An essential test for the determination of nonlinear stress-strain relationships is the uniaxial test. Strain is applied along a characteristic dimension, whereby necking in the two transverse directions is not restricted. The strain is recorded optically and the test can be controlled according to the following control variables:
- displacement
- force
- stretching
- stretching speed
- stress (for incompressible media)
Furthermore, this test can be carried out in the temperature chamber, thus the properties can also be recorded at different temperature levels.
In addition to the uniaxial test, the equibiaxial test is particularly necessary in order to calibrate elastomer models. This test differs in such a way that a flat specimen is stretched in two main directions and the deformation is not restricted in the normal direction. Again, the test can be controlled according to the following quantities:
- displacement
- force
- stretching
- stretching speed
- stress (for incompressible media)
This experiment can also be performed in the temperature chamber at defined conditions.

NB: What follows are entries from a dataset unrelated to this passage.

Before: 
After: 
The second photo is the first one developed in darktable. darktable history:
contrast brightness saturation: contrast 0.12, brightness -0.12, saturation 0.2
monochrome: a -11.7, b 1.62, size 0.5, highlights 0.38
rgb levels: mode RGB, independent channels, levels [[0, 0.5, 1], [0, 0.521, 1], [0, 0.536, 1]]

For the application of damage hypotheses in numerical simulation it is necessary to perform Wöhler tests. Our company carries out the necessary tests to determine Haigh diagrams in our in-house laboratory. For simple damage procedures, uniaxial fatigue tests are usually carried out to determine the Wöhler lines and their slopes. Test control can be carried out according to the following quantities:
- force
- displacement
- stress (for incompressible media)
Furthermore, multiaxial tests with up to three axes are carried out for the validation of more complex damage models (arbitrary stress and strain conditions).
The stress situation in elastomer components is usually much more complex than in the uniaxial case, which is why our company has developed its own multiaxial test rigs with which Wöhler tests can be carried out under multi-axial stress and strain conditions. This provides the basis for the application and validation of new damage hypotheses.
By using these damage models, the real loading situation and the local damage accumulation can be mapped in a higher level of detail and calculated with significantly higher prognosis quality.